3. Effects of healthy and pathological aging on EM representations and networks
As we age, the anatomy and function of our brain deteriorates leading to cognitive decline. However, the aging brain does not respond passively to these changes but it actively compensates for them by reorganizing its functions. For example, the cognitive abilities that decline substantially during aging, such as vision and EM, are partly compensated by greater reliance on cognitive abilities that are relatively spared by aging, such as general knowledge of the world and language (semantic memory, SM). For example, in one study we found that although sensory representations in early visual cortex show a reduction neural distinctiveness with aging known as dedifferentiation, semantic representations in the anterior temporal lobes show the reverse effect, which we termed hyperdifferentiation. A similar effect was observed in memory representations assessed with ERS, which showed an age-related deficit in the hippocampus but an age-related enhancement in the anterior temporal lobes (Deng et al., under review, Fig. A). Age-related compensation can be also observed in the contribution of different modules of the EM network. For instance, in one study we found whereas an MTL module showed less whole-brain integration and less reconfiguration as a function of memory in older than younger adults, the prefrontal module showed the opposite effect (Deng et al., in press, Fig. B). Finally, it is important to relate changes in functional connectivity with aging to underlying changes in structural connectivity due to the decline of white-matter integrity (which can be measured with diffusion tensor imaging—DTI). For example, in one study we directly linked the effects of aging on structural and functional at the level of individual fiber tracts (DTI tractography) and using structural equation modeling we examined these interactive effects on associative EM (Davis et al., 2018, Fig. C).

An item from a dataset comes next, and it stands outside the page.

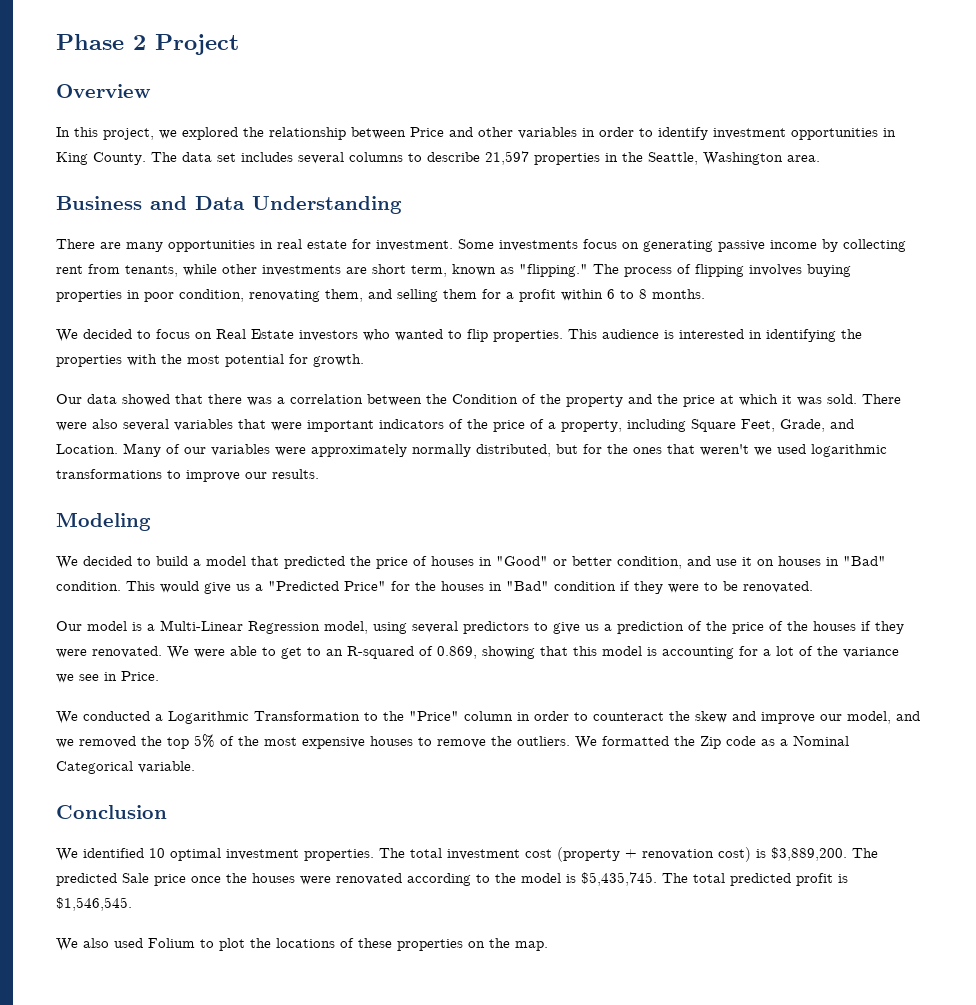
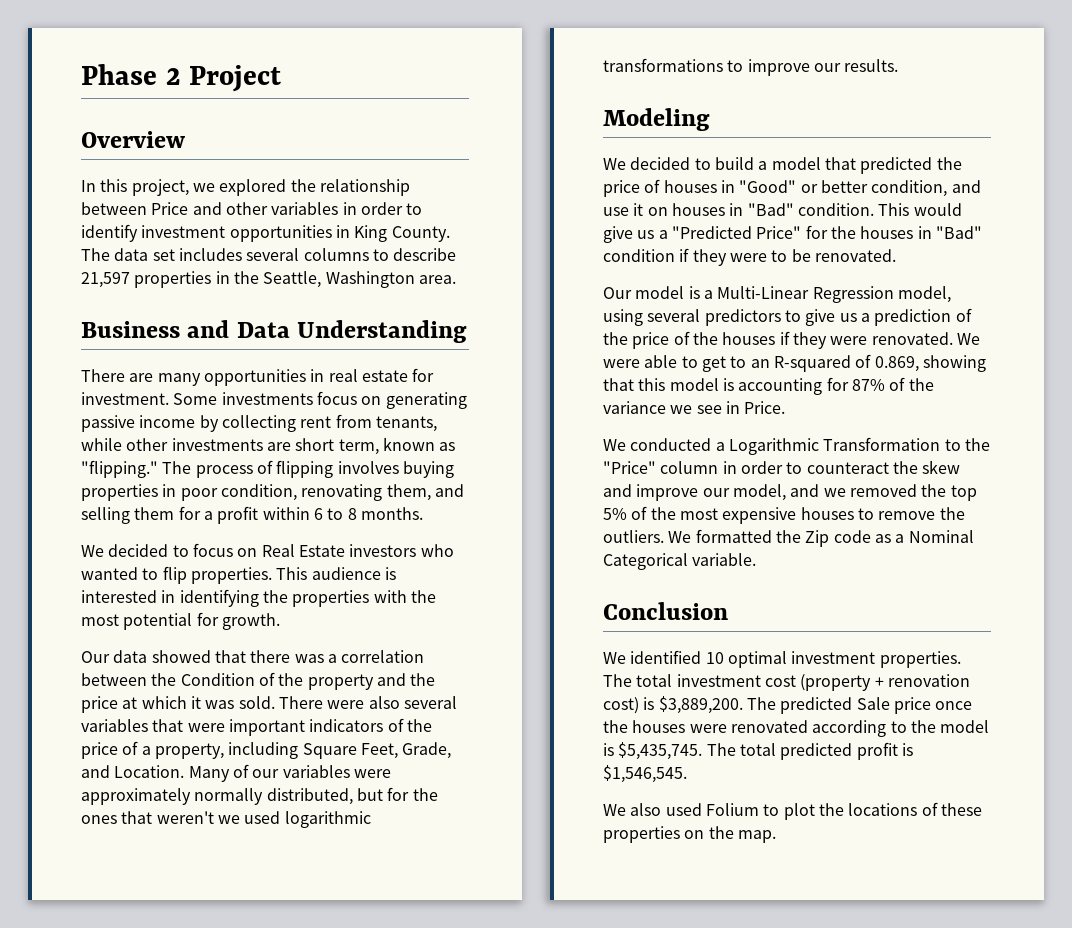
[763,646,794,656] a lot -> [851,379,885,391] 87%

- Deng L, Monge ZA, Wing EA, Geib BR, Davis SW, Cabeza R. (under review). Age-related dedifferentiation and hyperdifferentiation of perceptual and mnemonic representations.
- Deng, L., Stanley, ML, Monge, ZA, Wing, EA, Geib, BR, Davis, SW, Cabeza, R (in press). Age-related compensatory reconfiguration of PFC connections during episodic memory retrieval. Cerebral Cortex
- Davis SW, Szymanski A, Boms H, Fink T, Cabeza R (2018) Cooperative contributions of structural and functional connectivity to successful memory in aging. Network Neuroscience, 3, 173-194.